After the 2018 midterms, the Democratic party seized control of the House of Representatives, while the Senate maintained it’s Republican majority. What’s intriguing about the 116th Congress is the people that were elected. More women than ever were elected that will be representing several different states. Not only this, but Muslim and Native American women are entering the political landscape for the first time. A majority of the new Congresswomen campaigned holding democratic ideals and values, and with all of these women entering politics, there is no question as to the reasoning behind the new House majority party.

There are many potential reasons to consider as to why there is a record breaking number of women deciding to enter politics, but one stands at the forefront: the evolutions of the #MeToo and #TimesUp movements. Now more than ever, women are taking a stand to fight for equality and representation in government, and that is clearly exemplified by the new representatives coming in with the new wave of Congress.

New faces that are headed to the lower chamber include Representative Rashida Tlaib (D-MI) and Ilhan Omar (D-MN), who are the first ever female Muslims hoping to bring change and representation to Washington.
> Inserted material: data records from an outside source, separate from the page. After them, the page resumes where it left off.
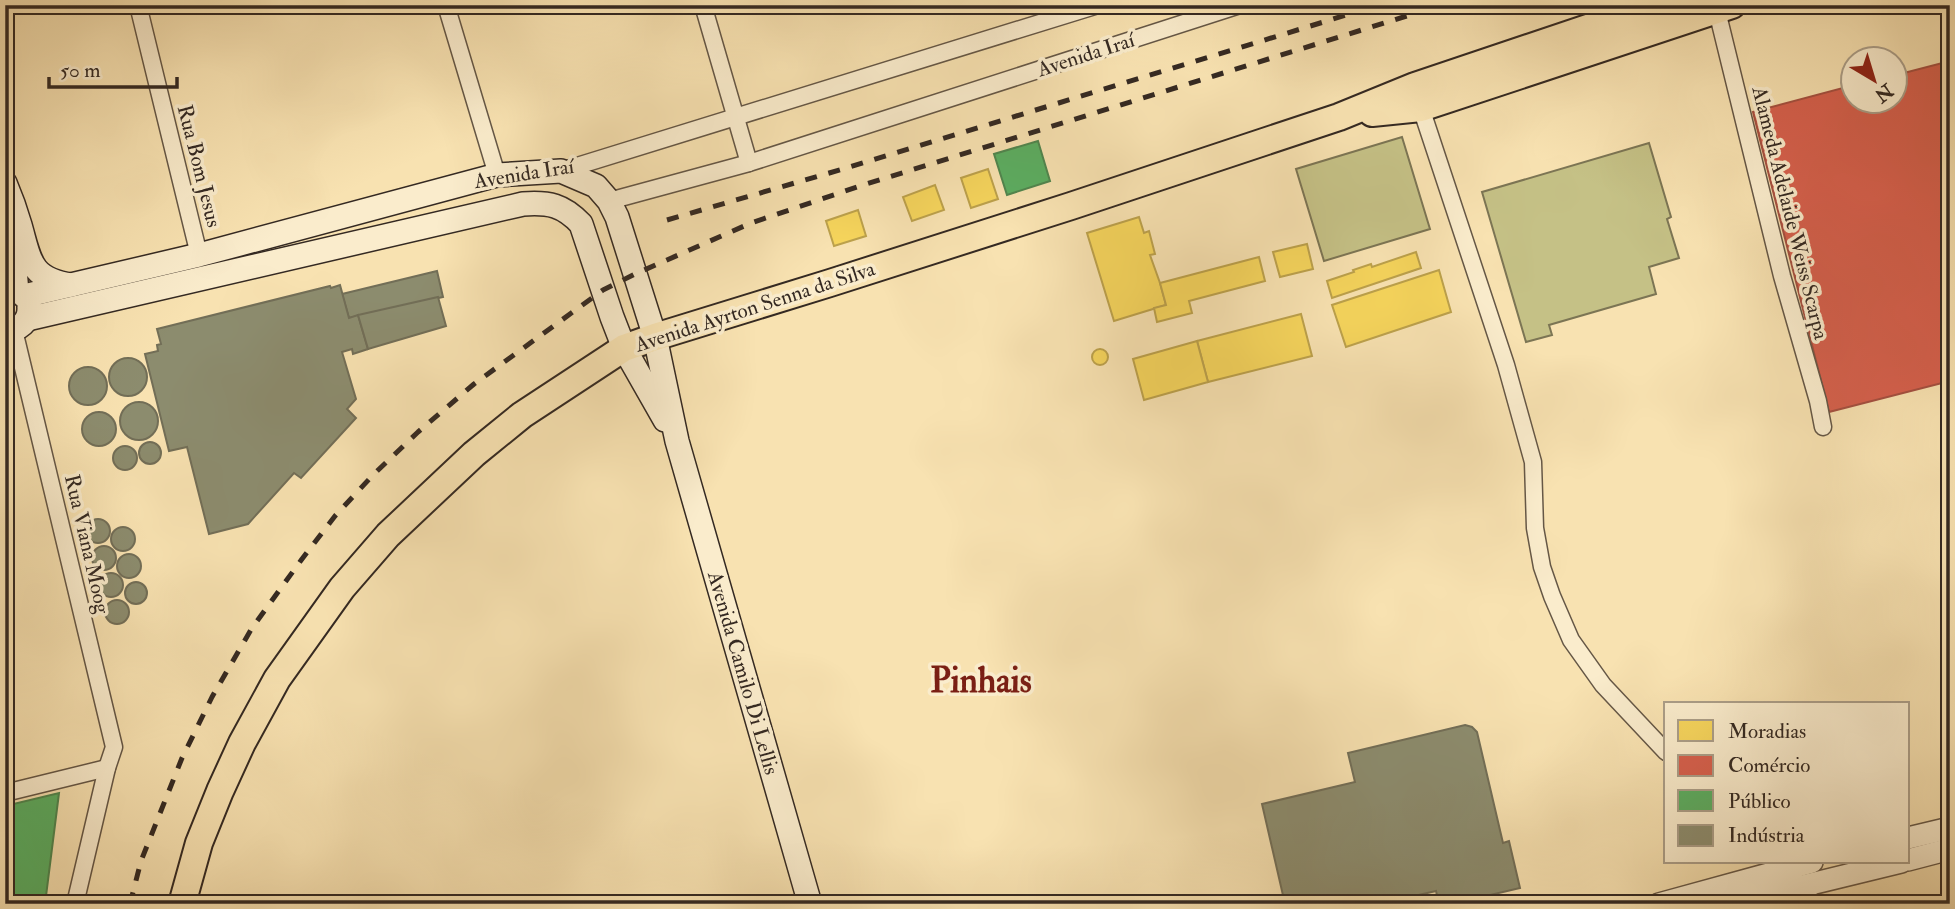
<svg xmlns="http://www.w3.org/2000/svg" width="1955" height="909" viewBox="0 0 1955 909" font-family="'IM FELL Double Pica',serif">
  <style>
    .green { fill: #c5c186; stroke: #7c7554; stroke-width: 2 }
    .homes { fill: #f6d55c; stroke: #bca14b; stroke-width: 2 }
    .shops { fill: #d6604d; stroke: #a55040; stroke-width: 2 }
    .public { fill: #5aae61; stroke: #4f864e; stroke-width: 2 }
    .industry { fill: #8c8c6e; stroke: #726e57; stroke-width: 2 }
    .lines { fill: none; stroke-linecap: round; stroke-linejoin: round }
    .minor-casing { stroke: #655746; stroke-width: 19 }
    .tertiary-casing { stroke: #655746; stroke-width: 24 }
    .secondary-casing { stroke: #342922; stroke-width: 26 }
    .primary-casing { stroke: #342922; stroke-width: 30 }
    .minor { stroke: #faeccc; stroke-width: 16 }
    .tertiary { stroke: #faeccc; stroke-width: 21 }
    .secondary { stroke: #faeccc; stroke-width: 23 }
    .primary { stroke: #f8e2b1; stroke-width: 26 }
    .rail { stroke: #342922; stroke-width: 5; stroke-dasharray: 12 12; stroke-linecap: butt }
    .labels { text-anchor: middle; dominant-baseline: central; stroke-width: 7; stroke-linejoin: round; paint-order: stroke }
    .street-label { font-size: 21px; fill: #342922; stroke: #faeccc }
    .town-label { font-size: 35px; font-weight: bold; fill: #7a1f14; stroke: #faeccc }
  </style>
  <rect width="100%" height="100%" fill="#f8e2b1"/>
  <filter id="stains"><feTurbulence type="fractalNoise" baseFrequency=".00286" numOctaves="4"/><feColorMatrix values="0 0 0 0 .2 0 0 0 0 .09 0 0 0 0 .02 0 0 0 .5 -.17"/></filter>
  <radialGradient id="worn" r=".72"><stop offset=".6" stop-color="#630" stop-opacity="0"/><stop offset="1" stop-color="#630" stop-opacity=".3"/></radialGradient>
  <g class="green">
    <path d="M1402,137L1430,229L1324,261L1296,169Z"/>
    <path d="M1649,143L1671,217L1667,219L1679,258L1649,267L1656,294L1549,325L1552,335L1526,342L1482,192Z"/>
  </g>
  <g class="homes">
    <path d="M988,169L998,199L971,208L961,178Z"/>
    <path d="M935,185L944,210L912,221L903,197Z"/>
    <path d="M858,210L866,236L834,246L826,221Z"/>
    <path d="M1139,217L1144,233L1149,231L1155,254L1150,255L1160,283L1166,305L1114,321L1087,233Z"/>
    <path d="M1307,244L1313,269L1280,277L1273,252Z"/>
    <path d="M1416,252L1421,268L1332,298L1327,281L1354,272L1353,270L1371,264L1372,267Z"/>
    <path d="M1259,257L1265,281L1189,301L1192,313L1157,322L1154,308L1166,305L1160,283Z"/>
    <path d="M1439,270L1451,312L1346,347L1332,305Z"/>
    <path d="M1301,314L1312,356L1208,382L1197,341Z"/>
    <path d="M1197,341L1208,382L1144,400L1133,359Z"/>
    <circle cx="1100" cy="357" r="8"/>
  </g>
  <path class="shops" d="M1950,61V381L1829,412L1753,112L1854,85V102H1896V75Z"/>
  <g class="public">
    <path d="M1038,141L1050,181L1007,195L994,154Z"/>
    <path d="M59,793L45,904H5V806Z"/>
  </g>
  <g class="industry">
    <path d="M437,271L443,297L349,318L342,294Z"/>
    <path d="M340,285L349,318L358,315L368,349L353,354L352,349L342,352L356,399L347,409L356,418L301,478L294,473L248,524L209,534L187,447L169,451L145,354L158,351L157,345L161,344L157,329L330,286L331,288Z"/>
    <path d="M438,297L446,326L368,349L358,315Z"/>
    <circle cx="128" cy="377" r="19"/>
    <circle cx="88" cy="386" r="19"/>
    <circle cx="139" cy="421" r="19"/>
    <circle cx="99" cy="429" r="17"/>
    <circle cx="150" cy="453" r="11"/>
    <circle cx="125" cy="458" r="12"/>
    <circle cx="98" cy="531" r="12"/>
    <circle cx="123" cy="539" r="12"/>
    <circle cx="104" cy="558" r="12"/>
    <circle cx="129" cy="566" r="12"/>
    <circle cx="111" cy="585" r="12"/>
    <circle cx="136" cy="593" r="11"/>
    <circle cx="117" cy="612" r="12"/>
    <path d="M1465,725L1472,727L1477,732L1503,843L1509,841L1520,888L1452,904H1439L1436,891L1380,904H1285L1262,804L1355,782L1348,753Z"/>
  </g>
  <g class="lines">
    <defs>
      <g id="minor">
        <path d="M138,5L199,255"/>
        <path d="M446,5L497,175"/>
        <path d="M703,5L749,163"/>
        <path d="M1717,11L1782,276L1818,401L1823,427"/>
        <path d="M1421,108L1506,365L1533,462L1535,528L1542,567L1552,596L1571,640L1603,685L1666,752"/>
        <path d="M561,171L1098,5"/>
        <path d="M609,201L749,163L1240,5"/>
        <path d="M14,330L114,747L107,768L75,904"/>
        <path d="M5,793L107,768"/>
        <path d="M1773,862L1780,869L1804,887L1813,904"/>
      </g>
      <g id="tertiary">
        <path d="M1908,838L1950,828"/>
        <path d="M1908,860L1950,849"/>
        <path d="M1659,904L1812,862"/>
        <path d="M1729,904L1901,862"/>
      </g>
      <g id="secondary">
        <path d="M5,183C11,197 16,211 20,225C30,260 30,279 71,285"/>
        <path d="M12,236L17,292"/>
        <path d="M24,296L199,255L497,175L561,171L596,186L609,201L617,217L655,337L677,441L810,904"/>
        <path d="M27,319L523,204C549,202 563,205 581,224L612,317L624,348L665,420"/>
        <path d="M5,331C19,330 30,322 29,307"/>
      </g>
      <g id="primary">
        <path d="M1372,113L1421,108L1732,5"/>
        <path d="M182,904L199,843L220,791L242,743L277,679L342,588L388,535L474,454L522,415L624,348L655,337L830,283L1071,206L1339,117L1415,86L1656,5"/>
      </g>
    </defs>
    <use href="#minor" class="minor-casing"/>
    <use href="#tertiary" class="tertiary-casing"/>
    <use href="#secondary" class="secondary-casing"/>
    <use href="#primary" class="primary-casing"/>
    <use href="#minor" class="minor"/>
    <use href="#tertiary" class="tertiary"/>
    <use href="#secondary" class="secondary"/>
    <use href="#primary" class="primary"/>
    <g class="rail">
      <path d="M667,220L843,169L1379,5"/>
      <path d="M130,904L141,861L182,758L212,697L252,628L302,559L335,516L373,475L418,432L474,384L603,290L635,274L751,223L860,186L1442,5"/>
    </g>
  </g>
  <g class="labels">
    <g class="street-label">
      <text transform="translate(1086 55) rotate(-18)">Avenida Iraí</text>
      <text transform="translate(199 166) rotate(76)">Rua Bom Jesus</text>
      <text transform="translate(524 174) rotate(-9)">Avenida Iraí</text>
      <text transform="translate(1790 213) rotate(76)">Alameda Adelaide Weiss Scarpa</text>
      <text transform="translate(755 307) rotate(-18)">Avenida Ayrton Senna da Silva</text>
      <text transform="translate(87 544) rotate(77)">Rua Viana Moog</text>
      <text transform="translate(743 673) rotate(74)">Avenida Camilo Di Lellis</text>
    </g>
    <g class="town-label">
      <text x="981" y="681">Pinhais</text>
    </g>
  </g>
  <rect width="1955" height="909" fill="none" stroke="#f8e2b1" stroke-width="28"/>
  <rect x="7" y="7" width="1941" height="895" fill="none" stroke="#342922" stroke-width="3.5"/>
  <rect x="14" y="14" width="1927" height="881" fill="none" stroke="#342922" stroke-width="2"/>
  <rect x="1664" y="702" width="245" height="161" fill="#faeccc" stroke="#ab9e88" stroke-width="2"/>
  <rect x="1678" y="720" width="35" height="21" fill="#f6d55c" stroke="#ab9e88" stroke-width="2"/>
  <text x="1728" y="738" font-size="21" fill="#342922">Moradias</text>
  <rect x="1678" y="755" width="35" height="21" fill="#d6604d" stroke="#ab9e88" stroke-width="2"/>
  <text x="1728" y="772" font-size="21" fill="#342922">Comércio</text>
  <rect x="1678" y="790" width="35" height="21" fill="#5aae61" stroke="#ab9e88" stroke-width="2"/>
  <text x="1728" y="808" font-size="21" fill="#342922">Público</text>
  <rect x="1678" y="825" width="35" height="21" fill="#8c8c6e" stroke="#ab9e88" stroke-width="2"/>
  <text x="1728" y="842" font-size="21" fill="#342922">Indústria</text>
  <g transform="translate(1874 80) rotate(142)"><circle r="33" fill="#faeccc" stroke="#ab9e88" stroke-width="2"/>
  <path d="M0-5L12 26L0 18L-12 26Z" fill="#8f2418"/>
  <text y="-10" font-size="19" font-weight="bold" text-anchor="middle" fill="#342922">N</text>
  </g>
  <path d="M49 77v10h128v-10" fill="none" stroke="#342922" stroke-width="3.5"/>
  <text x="60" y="77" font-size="21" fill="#342922" stroke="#faeccc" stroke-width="5" paint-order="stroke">50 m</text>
  <rect width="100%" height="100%" filter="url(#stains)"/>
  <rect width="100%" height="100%" fill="url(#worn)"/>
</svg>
Representative Omar is also the first Somali-American to enter Congress. Representative Alexandria Ocasio-Cortez is serving as the youngest woman ever elected to Congress at the age of twenty nine. Sharice Davids (D-KS) and Deb Haaland (D-NM) are the first Native American women to be elected to Congress. Some New England states have also sent their first black representatives to the capitol: Representative Ayanna Pressley (D-MA) and Jahana Hayes (D-CT). While these are only a few faces of the newly revolutionized U.S. government, there is hope that much needed change will come with them.

The 116th session of Congress is coming in with new voices and a change of energy. Much of this change is credited to the way President Donald Trump has carried out his presidency. Many of the new faces of Congress have spoken about their decision to run based off of how they view our President. However, as evident with recent news, bringing change to Washington is not easy in the slightest. Republicans and Democrats continue to be more divided than ever, and there is worry that there is already too much divide in the Democratic party. Still, Americans hold out hope that this new Congress will unite America and provide for the people. It is expected that these new Congress members won’t stay quiet for long, and that their fiery demeanors that got them will elected will prompt change in our country.